───── Records for the exercise ─────

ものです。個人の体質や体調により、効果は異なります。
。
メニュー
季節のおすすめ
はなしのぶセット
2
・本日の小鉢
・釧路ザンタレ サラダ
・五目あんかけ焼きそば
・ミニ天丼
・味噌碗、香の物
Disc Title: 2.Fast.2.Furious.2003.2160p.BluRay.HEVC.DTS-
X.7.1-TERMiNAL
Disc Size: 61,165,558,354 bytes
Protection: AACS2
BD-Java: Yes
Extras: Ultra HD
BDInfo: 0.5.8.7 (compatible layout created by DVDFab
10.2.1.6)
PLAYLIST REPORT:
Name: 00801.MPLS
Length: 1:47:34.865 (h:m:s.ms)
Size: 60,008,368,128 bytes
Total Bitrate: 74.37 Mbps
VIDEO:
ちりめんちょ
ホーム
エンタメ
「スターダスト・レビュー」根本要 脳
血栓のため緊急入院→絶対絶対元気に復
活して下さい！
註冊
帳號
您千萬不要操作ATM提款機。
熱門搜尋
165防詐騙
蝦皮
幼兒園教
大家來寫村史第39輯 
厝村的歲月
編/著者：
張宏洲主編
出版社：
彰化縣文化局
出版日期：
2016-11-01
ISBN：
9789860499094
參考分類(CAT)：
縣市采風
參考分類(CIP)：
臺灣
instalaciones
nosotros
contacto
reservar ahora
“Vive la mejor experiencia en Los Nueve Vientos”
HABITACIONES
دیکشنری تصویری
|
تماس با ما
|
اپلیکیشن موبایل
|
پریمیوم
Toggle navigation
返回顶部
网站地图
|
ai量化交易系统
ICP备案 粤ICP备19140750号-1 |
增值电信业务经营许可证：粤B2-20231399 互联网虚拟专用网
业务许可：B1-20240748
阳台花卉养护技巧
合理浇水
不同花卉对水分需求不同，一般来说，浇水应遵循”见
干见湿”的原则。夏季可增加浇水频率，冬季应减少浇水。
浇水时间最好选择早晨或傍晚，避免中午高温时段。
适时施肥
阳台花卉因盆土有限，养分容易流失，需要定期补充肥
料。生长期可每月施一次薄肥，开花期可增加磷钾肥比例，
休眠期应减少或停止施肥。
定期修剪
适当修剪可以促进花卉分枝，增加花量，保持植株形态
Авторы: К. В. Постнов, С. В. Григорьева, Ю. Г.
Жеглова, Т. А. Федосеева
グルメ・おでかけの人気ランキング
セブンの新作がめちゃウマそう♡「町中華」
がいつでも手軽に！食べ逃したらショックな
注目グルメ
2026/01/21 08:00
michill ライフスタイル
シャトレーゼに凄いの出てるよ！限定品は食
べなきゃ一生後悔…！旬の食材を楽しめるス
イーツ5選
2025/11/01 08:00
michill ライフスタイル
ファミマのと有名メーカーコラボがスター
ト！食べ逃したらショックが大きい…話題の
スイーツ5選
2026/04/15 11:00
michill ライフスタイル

─────

Task directions: Can you turn everything from the start of the records down to and including the line that contains "グルメ・おでかけの人気ランキング" into a JSON list of strings, one string per line, with blank lines left out?

Output:
[
  "ものです。個人の体質や体調により、効果は異なります。",
  "。",
  "メニュー",
  "季節のおすすめ",
  "はなしのぶセット",
  "2",
  "・本日の小鉢",
  "・釧路ザンタレ サラダ",
  "・五目あんかけ焼きそば",
  "・ミニ天丼",
  "・味噌碗、香の物",
  "Disc Title: 2.Fast.2.Furious.2003.2160p.BluRay.HEVC.DTS-",
  "X.7.1-TERMiNAL",
  "Disc Size: 61,165,558,354 bytes",
  "Protection: AACS2",
  "BD-Java: Yes",
  "Extras: Ultra HD",
  "BDInfo: 0.5.8.7 (compatible layout created by DVDFab",
  "10.2.1.6)",
  "PLAYLIST REPORT:",
  "Name: 00801.MPLS",
  "Length: 1:47:34.865 (h:m:s.ms)",
  "Size: 60,008,368,128 bytes",
  "Total Bitrate: 74.37 Mbps",
  "VIDEO:",
  "ちりめんちょ",
  "ホーム",
  "エンタメ",
  "「スターダスト・レビュー」根本要 脳",
  "血栓のため緊急入院→絶対絶対元気に復",
  "活して下さい！",
  "註冊",
  "帳號",
  "您千萬不要操作ATM提款機。",
  "熱門搜尋",
  "165防詐騙",
  "蝦皮",
  "幼兒園教",
  "大家來寫村史第39輯 ",
  "厝村的歲月",
  "編/著者：",
  "張宏洲主編",
  "出版社：",
  "彰化縣文化局",
  "出版日期：",
  "2016-11-01",
  "ISBN：",
  "9789860499094",
  "參考分類(CAT)：",
  "縣市采風",
  "參考分類(CIP)：",
  "臺灣",
  "instalaciones",
  "nosotros",
  "contacto",
  "reservar ahora",
  "“Vive la mejor experiencia en Los Nueve Vientos”",
  "HABITACIONES",
  "دیکشنری تصویری",
  "|",
  "تماس با ما",
  "|",
  "اپلیکیشن موبایل",
  "|",
  "پریمیوم",
  "Toggle navigation",
  "返回顶部",
  "网站地图",
  "|",
  "ai量化交易系统",
  "ICP备案 粤ICP备19140750号-1 |",
  "增值电信业务经营许可证：粤B2-20231399 互联网虚拟专用网",
  "业务许可：B1-20240748",
  "阳台花卉养护技巧",
  "合理浇水",
  "不同花卉对水分需求不同，一般来说，浇水应遵循”见",
  "干见湿”的原则。夏季可增加浇水频率，冬季应减少浇水。",
  "浇水时间最好选择早晨或傍晚，避免中午高温时段。",
  "适时施肥",
  "阳台花卉因盆土有限，养分容易流失，需要定期补充肥",
  "料。生长期可每月施一次薄肥，开花期可增加磷钾肥比例，",
  "休眠期应减少或停止施肥。",
  "定期修剪",
  "适当修剪可以促进花卉分枝，增加花量，保持植株形态",
  "Авторы: К. В. Постнов, С. В. Григорьева, Ю. Г.",
  "Жеглова, Т. А. Федосеева",
  "グルメ・おでかけの人気ランキング"
]